Passage provided:
——————

Analysis by School Placement

Aim 1: Examine the association among school placement and the three YQOL-DHH domains (Participation, Self-Acceptance & Advocacy, Perceived Stigma), with age, gender, hearing loss, and depression as covariates.

Table 3 shows the scores for each YQOL-DHH factor or domain, Participation, Self-Acceptance & Advocacy, and Perceived Stigma across the three different school placement types with age, gender, depression symptoms, and hearing level as covariates. Full results for the ANCOVA are shown in Table 4, including the effect sizes (partial eta squared). For school placement, there were no significant differences for any of the three YQOL-DHH factors. For age groups, there were significant differences for Participation between the younger age group (11–14 years) and the older age group (15–19 years), in that the younger group demonstrated higher Participation scores (higher is good/positive) than the older group (p < .001). However, the effect size for age was very small indicating that the magnitude of the differences was minimal (partial eta squared = .086). There were also significant differences for Self Acceptance & Advocacy by age (p = .041) but again with a very small effect size (p = .020). There were no significant differences by age for Perceived Stigma. For reported depressive symptoms (CDI-S T scores), there were significant differences in all three YQOL-DHH domains in that youth who had higher CDI-S scores (greater number of depression symptoms) had a lower quality of life scores for all three YQOL-DHH domains (Participation: p = .004; Self: p = .008; Perceived Stigma: p = .030). For gender, males score significantly better in the Self domain (p = .014; effect size = .029).

——————

Exercise objective:
Copy the school placement analysis word for word, everything from "Aim 1: Examine" down to "depression as covariates.".

Items in a dataset
——————

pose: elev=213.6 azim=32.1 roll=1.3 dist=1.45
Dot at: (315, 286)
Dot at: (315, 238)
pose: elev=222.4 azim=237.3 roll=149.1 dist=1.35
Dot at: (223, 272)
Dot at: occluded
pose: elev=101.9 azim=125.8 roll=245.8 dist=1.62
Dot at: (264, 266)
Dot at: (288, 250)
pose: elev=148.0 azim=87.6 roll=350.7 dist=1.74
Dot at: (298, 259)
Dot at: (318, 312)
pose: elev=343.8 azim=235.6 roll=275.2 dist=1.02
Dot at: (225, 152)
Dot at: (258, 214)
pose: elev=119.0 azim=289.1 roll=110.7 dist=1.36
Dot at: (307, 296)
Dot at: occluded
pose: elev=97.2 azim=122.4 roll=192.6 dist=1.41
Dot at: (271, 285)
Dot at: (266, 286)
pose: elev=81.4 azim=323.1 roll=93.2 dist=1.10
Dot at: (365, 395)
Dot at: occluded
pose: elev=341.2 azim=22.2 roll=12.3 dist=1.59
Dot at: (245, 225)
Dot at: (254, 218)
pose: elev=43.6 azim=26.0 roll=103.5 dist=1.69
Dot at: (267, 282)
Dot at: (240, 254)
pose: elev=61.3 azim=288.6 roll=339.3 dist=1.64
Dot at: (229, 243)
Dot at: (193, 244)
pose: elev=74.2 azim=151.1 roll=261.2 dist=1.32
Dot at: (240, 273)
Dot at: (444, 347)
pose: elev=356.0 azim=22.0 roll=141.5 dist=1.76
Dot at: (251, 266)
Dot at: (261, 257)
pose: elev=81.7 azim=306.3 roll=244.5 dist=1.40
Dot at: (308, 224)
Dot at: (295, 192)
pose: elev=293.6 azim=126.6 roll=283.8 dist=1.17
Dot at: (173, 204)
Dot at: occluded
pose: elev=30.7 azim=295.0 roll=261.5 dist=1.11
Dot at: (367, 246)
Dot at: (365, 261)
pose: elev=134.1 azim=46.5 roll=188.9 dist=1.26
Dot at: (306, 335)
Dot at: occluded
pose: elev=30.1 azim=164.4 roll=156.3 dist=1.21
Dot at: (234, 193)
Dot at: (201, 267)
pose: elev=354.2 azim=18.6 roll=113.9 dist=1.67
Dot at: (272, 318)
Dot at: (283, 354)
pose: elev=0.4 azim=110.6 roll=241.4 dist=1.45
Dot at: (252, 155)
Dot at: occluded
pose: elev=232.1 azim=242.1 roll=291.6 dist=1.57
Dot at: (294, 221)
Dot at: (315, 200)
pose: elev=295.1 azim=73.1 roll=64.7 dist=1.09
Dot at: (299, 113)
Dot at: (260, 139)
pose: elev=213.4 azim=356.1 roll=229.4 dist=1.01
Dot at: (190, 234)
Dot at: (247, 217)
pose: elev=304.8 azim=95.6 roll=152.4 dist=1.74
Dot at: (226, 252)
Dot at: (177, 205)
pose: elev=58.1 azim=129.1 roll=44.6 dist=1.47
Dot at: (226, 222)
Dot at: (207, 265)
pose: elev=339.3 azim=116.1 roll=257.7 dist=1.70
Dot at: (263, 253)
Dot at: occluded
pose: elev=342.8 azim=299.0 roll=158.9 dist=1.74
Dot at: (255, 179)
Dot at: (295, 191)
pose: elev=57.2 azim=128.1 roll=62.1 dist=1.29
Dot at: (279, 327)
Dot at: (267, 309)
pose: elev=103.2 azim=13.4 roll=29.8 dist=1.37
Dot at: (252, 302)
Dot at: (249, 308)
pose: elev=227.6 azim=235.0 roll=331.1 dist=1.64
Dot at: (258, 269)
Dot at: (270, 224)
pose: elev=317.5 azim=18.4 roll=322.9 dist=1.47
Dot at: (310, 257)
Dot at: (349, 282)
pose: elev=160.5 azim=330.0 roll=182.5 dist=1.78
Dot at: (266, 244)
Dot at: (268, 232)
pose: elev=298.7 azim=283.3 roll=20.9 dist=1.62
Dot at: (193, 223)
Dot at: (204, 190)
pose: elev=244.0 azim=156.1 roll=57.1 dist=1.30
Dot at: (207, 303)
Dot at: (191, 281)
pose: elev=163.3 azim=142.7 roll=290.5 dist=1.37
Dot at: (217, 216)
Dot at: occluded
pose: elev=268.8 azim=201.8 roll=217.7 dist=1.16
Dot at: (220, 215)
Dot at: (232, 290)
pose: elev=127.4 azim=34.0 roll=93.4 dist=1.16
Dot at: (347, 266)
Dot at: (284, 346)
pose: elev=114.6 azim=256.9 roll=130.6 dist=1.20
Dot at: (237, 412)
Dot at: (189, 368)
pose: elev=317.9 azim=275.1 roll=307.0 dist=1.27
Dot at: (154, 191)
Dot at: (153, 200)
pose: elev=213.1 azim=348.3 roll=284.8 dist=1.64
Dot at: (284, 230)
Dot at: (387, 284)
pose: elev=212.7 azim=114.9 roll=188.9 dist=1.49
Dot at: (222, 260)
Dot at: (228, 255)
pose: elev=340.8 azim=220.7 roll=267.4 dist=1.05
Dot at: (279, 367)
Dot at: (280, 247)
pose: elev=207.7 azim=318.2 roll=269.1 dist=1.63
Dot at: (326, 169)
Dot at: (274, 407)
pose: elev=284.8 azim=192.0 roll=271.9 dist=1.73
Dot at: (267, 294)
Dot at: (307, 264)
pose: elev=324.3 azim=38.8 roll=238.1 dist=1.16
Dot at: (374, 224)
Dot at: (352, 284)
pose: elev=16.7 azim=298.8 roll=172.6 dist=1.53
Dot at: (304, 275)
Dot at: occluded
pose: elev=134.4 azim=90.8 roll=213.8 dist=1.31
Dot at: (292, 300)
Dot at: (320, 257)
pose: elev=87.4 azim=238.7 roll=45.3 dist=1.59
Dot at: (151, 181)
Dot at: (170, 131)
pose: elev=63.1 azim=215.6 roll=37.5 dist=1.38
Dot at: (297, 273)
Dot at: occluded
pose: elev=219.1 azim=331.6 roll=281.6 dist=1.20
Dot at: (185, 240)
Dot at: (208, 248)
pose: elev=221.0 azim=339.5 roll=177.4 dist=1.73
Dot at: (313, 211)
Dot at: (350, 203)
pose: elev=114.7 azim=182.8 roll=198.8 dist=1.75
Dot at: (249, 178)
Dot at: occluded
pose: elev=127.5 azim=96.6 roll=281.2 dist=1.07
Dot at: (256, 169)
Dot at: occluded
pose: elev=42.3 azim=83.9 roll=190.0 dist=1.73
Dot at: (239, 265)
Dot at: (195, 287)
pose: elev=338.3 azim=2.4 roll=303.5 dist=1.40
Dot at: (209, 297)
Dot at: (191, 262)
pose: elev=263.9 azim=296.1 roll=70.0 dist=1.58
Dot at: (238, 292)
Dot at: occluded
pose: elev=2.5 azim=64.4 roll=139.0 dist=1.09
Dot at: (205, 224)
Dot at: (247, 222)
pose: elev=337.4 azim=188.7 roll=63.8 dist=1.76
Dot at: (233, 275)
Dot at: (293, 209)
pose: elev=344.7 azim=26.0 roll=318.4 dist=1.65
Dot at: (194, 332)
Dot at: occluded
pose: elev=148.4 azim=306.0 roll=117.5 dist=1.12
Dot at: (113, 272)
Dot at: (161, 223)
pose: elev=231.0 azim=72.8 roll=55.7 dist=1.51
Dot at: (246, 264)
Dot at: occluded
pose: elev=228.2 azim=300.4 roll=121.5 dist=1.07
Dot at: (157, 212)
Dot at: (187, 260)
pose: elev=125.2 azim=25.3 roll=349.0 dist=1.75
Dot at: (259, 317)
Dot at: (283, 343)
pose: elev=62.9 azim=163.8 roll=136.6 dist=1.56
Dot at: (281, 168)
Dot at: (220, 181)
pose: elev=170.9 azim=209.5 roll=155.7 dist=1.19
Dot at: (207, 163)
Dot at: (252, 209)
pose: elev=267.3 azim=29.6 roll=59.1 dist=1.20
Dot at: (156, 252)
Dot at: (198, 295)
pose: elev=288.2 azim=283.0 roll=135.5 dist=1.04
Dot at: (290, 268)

——————

Reply:
Aim 1: Examine the association among school placement and the three YQOL-DHH domains (Participation, Self-Acceptance & Advocacy, Perceived Stigma), with age, gender, hearing loss, and depression as covariates.